Hai Jakarta (1)

1:58:00 PM




Jika akhirnya ada tulisan yang terpublish di blog ini, maka percayalah bahwa itu adalah hasil dari berpuluh – puluh ide dan beberapa draft yang akhirnya di cap, oleh saya sendiri, sebagai tulisan yang tidak cukup layak untuk dibaca oleh orang lain. Beberapa tulisan kedepan isinya cuma saya yang jalan – jalan ke tempat gratisan. Itupun bukan di waktu liburan yang saya siapkan khusus jauh – jauh hari. Semua serba mendadak dan tidak direncanakan. Dari beberapa pengalaman itu, akhirnya saya menyadari bahwa konsep liburan tidak selalu harus ‘mahal’ selama ada tempat dan suasana baru yang dijumpai. ‘Pelesiran Mendadak’ yang saya lakukan kala itu adalah bagian dari diri saya yang ingin dihibur (lol) karena kecewa dengan skripsi yang tidak kunjung menemukan pencerahan. Meski begitu, Alhamdulillah di awal tahun 2018 akhirnya saya meloloskan diri dari college life dan mendapat gelar baru dibelakang nama saya. Rupanya semua memang terjadi tepat pada waktunya dan saat itu terjadi, saya cuma bisa senyum sambil bilang Subhanallah.

Oke skip!


Sesi pelesiran yang akan saya ceritakan kali ini adalah ketika saya pergi ke Jakarta. Yes, kota metropolitan yang selama ini hanya saya lihat lewat selentingan kata : katanya, katanya, katanya (you sing, you lose). Tujuan sebenarnya ke sini adalah mengikuti kompetisi desain intervensi di salah satu universitas bergengsi di Indonesia. Tau kan ? yang jaket sama bus nya kuning itu lho. Saat itu ada 10 tim yang berasal dari berbagai daerah, seingat saya yang terjauh berasal dari pulau Sumatra. Saya berangkat dengan dua teman yang juga bernasib sama, semester yang harusnya gak ikut acara ‘ginian’, skripsi gitu – gitu bae, dan jomblo. Yang terakhir tolong diabaikan.

Jauh-Jauhan Duduknya....

_Tujuan Tugas:_
Lanjutkan tulisan tentang pelesiran mendadak ke Jakarta, mulai setelah baris "Jauh-Jauhan Duduknya....".

Cuplikan Data:
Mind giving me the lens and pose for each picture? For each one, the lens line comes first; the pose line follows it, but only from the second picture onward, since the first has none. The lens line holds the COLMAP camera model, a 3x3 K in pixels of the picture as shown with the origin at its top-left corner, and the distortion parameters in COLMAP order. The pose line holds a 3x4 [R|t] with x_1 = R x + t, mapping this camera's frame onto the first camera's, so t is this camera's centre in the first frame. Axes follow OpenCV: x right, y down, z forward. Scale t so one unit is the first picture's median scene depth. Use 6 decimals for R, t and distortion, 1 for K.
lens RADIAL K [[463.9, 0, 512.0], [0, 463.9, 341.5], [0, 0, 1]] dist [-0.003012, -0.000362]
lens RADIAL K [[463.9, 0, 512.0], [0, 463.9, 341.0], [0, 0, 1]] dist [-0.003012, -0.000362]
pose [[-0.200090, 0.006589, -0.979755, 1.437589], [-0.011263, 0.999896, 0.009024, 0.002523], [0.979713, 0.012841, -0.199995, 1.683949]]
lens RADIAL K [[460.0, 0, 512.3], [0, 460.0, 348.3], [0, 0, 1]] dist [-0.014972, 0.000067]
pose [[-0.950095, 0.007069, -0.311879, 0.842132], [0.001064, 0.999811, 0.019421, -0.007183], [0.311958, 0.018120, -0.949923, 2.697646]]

_Jawaban yang Diharapkan:_
Interaksi kami tidak banyak dengan tim lain. Selain karena semua sibuk belajar (iya, karena setiap tim harus paham desain intervensi tim sendiri dan tim lawan yang berjumlah 9 itu), semua pun sibuk dengan urusan masing – masing, makan misalnya. Saya mengakui, itu kali pertama saya menyadari bahwa : yeah, persaingan di dunia kuliah gak ada apa – apanya dibandingkan nanti kalau udah lulus. Yang dihadepin ya orang – orang model begini. 
Tim kami tidak juara, tapi setidaknya kami bisa jalan – jalan dan silaturahmi dengan kawan atau keluarga. Yang paling tidak bisa saya lupakan adalah rasa kwetiau goreng (sayangnya cuma cicip sedikit) di depan tempat kami menginap. Enak Bang, sumpah saya do’ain resep Abang masih sama sampai 7 turunan nanti.
Selamat Untuk Para Juara!

Oh, tapi tujuan tulisan ini kan bukan untuk momen itu, lanjut ya. Jadi, kami tiba di Jakarta sekitar pukul 10 pagi. Kami berangkat dari Malang menggunakan kereta Matarmaja dari Stasiun Kota Malang dan tiba di Stasiun Pasar Senen. Setelah itu, tiga hari kami terpotong untuk mengikuti kompetisi, lalu setelahnya masing – masing berpisah. Saya langsung ke rumah Tante yang ada di daerah Serua, Depok menggunakan mobil dari UI. Itu kali pertama saya paham arti dari kata macet. Untungnya Pak Nali (yang bawa mobil) banyak cerita, saya jadi tidak punya banyak waktu untuk ZBL bin KZL. Setelah disambut oleh beberapa potong sushi (enak lho Te, kapan – kapan mau lagi ya hehe), saya tidur dan menutup mata. Tidak lupa pula bernafas.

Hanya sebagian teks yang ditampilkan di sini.